*Study text*:
^^^^

# GPU-Z - shows nothing!



## Vit DVA (Feb 6, 2014)

Good day! Do not tell anyone - have a video card with no markings, drivers are installed and working normally from SiS Xabre 400. But GPU-Z - shows nothing neither in one box! What could that mean?


----------



## Jetster (Feb 6, 2014)

It prabably too old


----------



## Vit DVA (Feb 6, 2014)

That is, it must be this way?


----------



## puma99dk| (Feb 6, 2014)

if you want some data try Aida64 instead it maybe have some.

W1zzard didn't encode everything single card in to gpu-z, som are too old.


----------



## animal007uk (Feb 6, 2014)

Was GPU-z even made back in the days when we had SiS Xabre 400 video cards? if not then that is why there is no info for that card.

Quick serch of google gave me these results.


*Xabre 400 Specification:*

AGP 8x
DirectX 8.1 support (Volume Texture, BRDF, Pixel Shader 1.3, Shadow mapping etc)
Pixelize Engine
Frictionless Memory Control (FMC)
Jitter-Free Anti-Aliasing
Coloredeemer Technology
MotionFixing Video Processor
3rd Generation T&L Engine
Double Scene Technology
Core 250Mhz
Memory 250Mhz (500 DDR)


----------



## Vit DVA (Feb 6, 2014)

Aida64 say "Sis 330 Xabre 200" and PCI\VEN_1039&DEV_0330&SUBSYS_00000000. I think this card released some underground craftsmen. And what program can copy the BIOS of this card?


----------

^^^^

*The data*:
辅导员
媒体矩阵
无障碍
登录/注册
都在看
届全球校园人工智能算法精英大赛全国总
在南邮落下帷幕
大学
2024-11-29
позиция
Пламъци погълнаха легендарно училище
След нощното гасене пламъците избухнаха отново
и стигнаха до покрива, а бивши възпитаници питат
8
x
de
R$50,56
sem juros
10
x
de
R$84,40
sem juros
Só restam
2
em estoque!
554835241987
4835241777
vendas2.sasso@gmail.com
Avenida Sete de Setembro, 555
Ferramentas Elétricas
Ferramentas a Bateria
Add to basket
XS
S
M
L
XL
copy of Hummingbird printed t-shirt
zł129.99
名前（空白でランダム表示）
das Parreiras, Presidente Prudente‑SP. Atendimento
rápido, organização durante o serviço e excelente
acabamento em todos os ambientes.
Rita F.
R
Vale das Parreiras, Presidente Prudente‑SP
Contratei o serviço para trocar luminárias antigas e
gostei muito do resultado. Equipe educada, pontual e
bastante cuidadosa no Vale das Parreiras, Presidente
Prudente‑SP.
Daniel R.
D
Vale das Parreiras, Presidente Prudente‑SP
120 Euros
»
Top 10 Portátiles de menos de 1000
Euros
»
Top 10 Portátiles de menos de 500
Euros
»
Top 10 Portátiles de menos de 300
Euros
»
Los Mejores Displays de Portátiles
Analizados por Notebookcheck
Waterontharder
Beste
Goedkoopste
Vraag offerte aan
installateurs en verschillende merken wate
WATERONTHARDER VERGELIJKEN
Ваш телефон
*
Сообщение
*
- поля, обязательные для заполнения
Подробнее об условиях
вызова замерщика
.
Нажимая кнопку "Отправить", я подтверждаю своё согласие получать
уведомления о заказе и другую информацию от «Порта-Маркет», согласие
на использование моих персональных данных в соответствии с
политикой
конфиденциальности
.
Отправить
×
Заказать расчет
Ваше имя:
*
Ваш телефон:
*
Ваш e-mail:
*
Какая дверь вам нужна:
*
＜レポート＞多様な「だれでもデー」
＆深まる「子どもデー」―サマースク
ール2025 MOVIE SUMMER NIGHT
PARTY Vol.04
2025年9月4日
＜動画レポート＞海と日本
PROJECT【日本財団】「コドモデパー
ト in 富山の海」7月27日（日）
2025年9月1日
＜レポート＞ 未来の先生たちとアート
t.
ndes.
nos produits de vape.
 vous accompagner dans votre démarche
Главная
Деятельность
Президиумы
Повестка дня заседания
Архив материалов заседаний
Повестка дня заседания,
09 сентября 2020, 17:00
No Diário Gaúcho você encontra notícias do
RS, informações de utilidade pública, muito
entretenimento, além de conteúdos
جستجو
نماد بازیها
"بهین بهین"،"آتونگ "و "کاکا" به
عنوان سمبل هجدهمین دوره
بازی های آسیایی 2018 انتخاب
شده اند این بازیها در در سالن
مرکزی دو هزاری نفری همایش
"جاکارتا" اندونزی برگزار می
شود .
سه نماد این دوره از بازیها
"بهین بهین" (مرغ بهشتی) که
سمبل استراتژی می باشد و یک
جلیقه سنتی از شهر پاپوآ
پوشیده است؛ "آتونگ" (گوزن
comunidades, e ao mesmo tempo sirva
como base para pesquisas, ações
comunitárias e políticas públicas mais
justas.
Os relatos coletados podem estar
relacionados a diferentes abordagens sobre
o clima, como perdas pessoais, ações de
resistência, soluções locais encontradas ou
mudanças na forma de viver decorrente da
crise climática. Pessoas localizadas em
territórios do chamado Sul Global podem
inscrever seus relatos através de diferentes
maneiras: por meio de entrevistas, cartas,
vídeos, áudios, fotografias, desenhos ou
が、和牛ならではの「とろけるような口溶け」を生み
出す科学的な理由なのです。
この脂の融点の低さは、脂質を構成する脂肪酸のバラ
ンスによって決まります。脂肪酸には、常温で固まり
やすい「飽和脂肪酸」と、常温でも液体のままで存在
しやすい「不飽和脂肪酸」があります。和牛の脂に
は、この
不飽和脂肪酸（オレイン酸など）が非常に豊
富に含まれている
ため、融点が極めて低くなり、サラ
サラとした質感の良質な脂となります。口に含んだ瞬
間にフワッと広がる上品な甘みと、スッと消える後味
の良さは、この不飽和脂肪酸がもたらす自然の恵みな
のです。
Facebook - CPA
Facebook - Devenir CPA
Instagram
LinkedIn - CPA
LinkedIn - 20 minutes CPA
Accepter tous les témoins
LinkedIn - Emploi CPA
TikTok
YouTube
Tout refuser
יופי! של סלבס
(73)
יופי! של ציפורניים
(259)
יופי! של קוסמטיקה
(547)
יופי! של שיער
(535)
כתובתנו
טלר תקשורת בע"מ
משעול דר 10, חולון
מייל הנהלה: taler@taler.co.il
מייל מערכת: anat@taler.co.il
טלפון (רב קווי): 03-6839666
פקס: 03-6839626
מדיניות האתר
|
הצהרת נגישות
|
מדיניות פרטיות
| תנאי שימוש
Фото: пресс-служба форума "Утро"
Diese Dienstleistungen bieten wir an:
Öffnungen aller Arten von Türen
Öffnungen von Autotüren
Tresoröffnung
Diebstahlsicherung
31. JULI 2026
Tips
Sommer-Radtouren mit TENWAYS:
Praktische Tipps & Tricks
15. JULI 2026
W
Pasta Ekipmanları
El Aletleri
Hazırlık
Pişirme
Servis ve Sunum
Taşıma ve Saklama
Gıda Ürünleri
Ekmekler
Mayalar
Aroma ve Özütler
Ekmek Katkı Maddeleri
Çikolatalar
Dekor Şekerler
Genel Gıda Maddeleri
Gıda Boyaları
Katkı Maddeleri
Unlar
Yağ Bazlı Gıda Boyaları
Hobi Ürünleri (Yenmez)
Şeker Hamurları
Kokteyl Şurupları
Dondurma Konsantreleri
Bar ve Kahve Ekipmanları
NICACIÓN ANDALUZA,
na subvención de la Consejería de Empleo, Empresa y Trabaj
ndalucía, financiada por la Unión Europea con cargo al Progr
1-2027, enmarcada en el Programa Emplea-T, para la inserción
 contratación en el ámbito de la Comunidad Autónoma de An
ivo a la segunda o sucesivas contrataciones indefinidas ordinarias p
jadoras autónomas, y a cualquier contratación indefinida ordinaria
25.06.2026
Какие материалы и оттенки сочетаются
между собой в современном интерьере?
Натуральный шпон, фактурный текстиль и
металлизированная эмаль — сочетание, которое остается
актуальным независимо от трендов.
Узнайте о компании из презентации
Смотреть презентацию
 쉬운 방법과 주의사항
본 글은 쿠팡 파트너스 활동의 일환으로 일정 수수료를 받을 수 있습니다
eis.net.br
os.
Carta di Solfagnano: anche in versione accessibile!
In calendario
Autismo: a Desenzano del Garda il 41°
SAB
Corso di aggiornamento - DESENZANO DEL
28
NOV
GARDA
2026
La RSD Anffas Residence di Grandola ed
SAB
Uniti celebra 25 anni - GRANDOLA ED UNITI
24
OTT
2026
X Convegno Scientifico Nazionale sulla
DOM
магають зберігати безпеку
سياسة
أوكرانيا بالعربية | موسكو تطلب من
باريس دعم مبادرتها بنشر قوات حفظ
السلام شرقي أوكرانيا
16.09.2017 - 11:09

^^^^

*Tasks to complete*:
- A) For each statement about the forum thread on GPU-Z, answer yes or no, and quote the exact words from the thread that decide it. (i) The first poster reports that the card's drivers are installed and work normally. (ii) Aida64 identified the card as a Xabre 400. (iii) The posted specification gives a core clock of 250Mhz.
- B) Return every line of the records that contains the string "سمبل". Matching is case-sensitive.
The forum thread and the records were taken from unrelated sources.

*Written answers*:
- A)
(i) Yes: "drivers are installed and working normally from SiS Xabre 400"
(ii) No: "Aida64 say "Sis 330 Xabre 200""
(iii) Yes: "Core 250Mhz"

- B)
عنوان سمبل هجدهمین دوره
سمبل استراتژی می باشد و یک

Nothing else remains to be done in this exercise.